Inspiration May 13, 2017
Is there a cause you believe in so much that you would do anything to fight for it? Is there something you know in your heart is the truth and you speak that truth with everything you’ve got? Have people told you to shut up because of it? Insulted you or threatened you for it? If so, you are most certainly not alone. Women all over the globe are fighting for causes in their country that they know to be true and right. But standing up for what you believe is right comes with great risk and danger. There are the women who have hushed, beaten or silenced for their beliefs.
Richards was arrested August 2015 for “felony lynching.” The astringent title is misleading. The origins of this term come from the common occurrence in segregated America where the police would arrest a black person and a lynch mob would come and take that person and either beat them, kill them or, of course, lynch them.

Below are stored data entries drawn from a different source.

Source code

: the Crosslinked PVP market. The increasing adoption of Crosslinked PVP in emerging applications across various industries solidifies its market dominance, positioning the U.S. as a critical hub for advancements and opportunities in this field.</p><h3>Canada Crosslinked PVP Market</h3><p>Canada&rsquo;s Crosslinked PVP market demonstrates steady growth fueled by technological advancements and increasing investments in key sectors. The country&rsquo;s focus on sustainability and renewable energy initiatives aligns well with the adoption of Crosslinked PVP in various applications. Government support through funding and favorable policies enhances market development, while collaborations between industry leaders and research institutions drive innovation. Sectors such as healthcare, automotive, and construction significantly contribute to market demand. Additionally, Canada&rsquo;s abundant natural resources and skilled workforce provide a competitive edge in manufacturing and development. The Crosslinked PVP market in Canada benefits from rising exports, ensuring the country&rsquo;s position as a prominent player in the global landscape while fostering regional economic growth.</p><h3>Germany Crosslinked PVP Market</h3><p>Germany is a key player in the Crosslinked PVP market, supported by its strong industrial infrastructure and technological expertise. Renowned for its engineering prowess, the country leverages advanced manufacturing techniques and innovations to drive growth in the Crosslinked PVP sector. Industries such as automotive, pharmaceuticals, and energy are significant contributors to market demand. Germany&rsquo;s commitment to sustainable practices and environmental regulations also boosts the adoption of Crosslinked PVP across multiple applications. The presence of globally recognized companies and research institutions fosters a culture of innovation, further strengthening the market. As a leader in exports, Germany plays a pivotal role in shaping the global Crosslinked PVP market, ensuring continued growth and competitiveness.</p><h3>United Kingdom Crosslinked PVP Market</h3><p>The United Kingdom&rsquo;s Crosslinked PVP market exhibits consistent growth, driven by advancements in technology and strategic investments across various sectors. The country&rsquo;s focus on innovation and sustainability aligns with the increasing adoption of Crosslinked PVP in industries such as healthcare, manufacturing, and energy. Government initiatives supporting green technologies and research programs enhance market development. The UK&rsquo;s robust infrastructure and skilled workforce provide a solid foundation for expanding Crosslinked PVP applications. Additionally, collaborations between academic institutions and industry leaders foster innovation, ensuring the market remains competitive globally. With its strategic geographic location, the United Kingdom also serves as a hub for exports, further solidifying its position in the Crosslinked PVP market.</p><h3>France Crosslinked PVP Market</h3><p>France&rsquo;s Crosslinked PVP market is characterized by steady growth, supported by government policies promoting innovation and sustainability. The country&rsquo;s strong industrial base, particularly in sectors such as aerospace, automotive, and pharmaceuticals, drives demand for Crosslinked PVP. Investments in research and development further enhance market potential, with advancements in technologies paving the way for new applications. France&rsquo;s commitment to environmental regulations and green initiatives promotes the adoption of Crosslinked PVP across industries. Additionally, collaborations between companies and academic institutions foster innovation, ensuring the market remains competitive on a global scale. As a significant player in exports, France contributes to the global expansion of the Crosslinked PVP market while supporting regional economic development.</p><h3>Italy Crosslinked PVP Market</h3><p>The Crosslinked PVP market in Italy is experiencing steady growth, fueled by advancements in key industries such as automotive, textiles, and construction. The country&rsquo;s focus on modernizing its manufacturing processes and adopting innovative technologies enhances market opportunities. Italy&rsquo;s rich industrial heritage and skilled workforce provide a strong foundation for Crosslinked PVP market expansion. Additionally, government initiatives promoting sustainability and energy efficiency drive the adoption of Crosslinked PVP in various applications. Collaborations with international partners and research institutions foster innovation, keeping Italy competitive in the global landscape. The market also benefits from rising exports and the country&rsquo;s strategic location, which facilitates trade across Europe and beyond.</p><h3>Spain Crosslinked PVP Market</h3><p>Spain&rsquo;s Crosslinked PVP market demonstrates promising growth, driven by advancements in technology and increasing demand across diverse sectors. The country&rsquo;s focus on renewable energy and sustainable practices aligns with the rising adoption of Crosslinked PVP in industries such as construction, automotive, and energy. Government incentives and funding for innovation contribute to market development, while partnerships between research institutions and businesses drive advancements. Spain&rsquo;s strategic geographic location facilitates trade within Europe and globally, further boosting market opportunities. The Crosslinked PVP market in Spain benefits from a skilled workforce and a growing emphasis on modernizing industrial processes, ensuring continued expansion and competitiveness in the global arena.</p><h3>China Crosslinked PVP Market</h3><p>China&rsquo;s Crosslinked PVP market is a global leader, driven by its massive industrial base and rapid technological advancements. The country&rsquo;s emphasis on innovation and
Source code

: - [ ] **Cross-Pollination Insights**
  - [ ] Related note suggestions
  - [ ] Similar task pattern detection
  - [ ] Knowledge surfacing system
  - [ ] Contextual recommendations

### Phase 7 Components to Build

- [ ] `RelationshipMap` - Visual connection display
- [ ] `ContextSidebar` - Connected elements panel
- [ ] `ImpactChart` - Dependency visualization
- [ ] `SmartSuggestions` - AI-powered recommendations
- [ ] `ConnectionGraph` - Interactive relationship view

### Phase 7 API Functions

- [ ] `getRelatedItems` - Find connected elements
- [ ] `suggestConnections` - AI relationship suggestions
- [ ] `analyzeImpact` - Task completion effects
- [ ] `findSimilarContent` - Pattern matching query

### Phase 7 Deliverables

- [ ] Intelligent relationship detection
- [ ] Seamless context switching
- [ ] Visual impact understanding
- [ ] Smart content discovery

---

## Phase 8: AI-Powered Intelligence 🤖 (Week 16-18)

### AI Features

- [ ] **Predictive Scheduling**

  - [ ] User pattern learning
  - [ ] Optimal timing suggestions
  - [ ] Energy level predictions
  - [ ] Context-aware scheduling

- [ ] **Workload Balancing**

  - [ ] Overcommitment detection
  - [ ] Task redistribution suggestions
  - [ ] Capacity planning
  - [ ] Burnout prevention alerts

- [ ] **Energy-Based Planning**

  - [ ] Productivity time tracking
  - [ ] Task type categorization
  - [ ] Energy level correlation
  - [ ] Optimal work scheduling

Now the term refers to the act of trying to “de-arrest” someone the police have already arrested. In Richard’s case, she was trying to stop the police from arresting someone who had no association with the peaceful protest she was conducting at the La Pintoresca Park in Pasadena according to her lawyer, Nana Gyamfi. She has been sentenced to 4 years in jail.
But Jasmine knows what’s right and what she is getting into. In her video about Black Lives Matter Pasadena she says, “Without any programs to help [African Americans], I felt like I should do something.”
Badawi has been arrested for running an activist Twitter account in her ex-husband’s name, Waleed Abulkhair, former head of the organization Monitor of Human Rights in Saudia Arabia. She is serving a 15 year prison sentence for the crime and going to jail with her small daughter. The Twitter account was used to plea for her ex-husband to be released and is still being used for that today.
Waleed Abulkhair is a Saudi human rights lawyer who has spoken out against the government on the subject. He has already been arrested twice and is currently detained as a political prisoner though the government refuses to admit that. Samar Badawi will join him in detainment as the government intends to silence her again.
In 2014, the Iranian government tried to criminalize voluntary sterilization. Outraged by the decision to further limit women’s reproductive choices, the artist activist took to Facebook to give her real opinion about decisions her government was making. According to The New York Times,
She drew a cartoon that depicted the legislators in support of the bill as monkeys and cows prompting a visit from the Revolutionary Guard. She was then arrested for insulting the government and disseminating propaganda. While in Prison, she has been in solitary confinement, physically abused and forced to strip naked.
She was later rearrested for “illegitimate relationship short of adultery” because she shook hands a little too vigorously with her lawyer.
These women were all, ironically, arrested on China’s National Women’s Day. It was the same day that the country’s first law on domestic violence was implemented. These women have participated in a myriad of different kinds of peaceful protesting like their “Blood Brides” project.
They walked the streets with picket signs and “bloody” wedding dresses mimicking abused wives. They have also done other peaceful demonstrations where they confront the idea that women dressed in “racy clothing” deserve to be sexually molested while on trains and subways.
These women have participated in several demonstrations against their government in the name of women’s rights.
Amira Osman Hamid truly has a fire for women’s rights in Sudan where it is still legal to publicly lash women when they have done wrong doing in the eyes of their law. According to her “These laws were made to control women, their movement, their clothes, their work.” She boldly speaks out about it even though the government responds violently to the protests she and other female activists organize.
Some of the ways they do so is to beat, rape or torture them once they are imprisoned. Hawa Jango is also a female activist in Sudan. She was taken to jail and when she got there, they had taken out all her fingernails, she lost all her hair and she was told she should die.
The struggles for female protesters are undeniably dangerous. Women all over the world are being accosted for their beliefs and for speaking out against their governments. These women, in the words of Malala Yousafzai, “Speak not for [themselves] but for those without voice… those who have fought for their rights… their right to live in peace, their right to be treated with dignity, their right to equality of opportunity, their right to be educated.”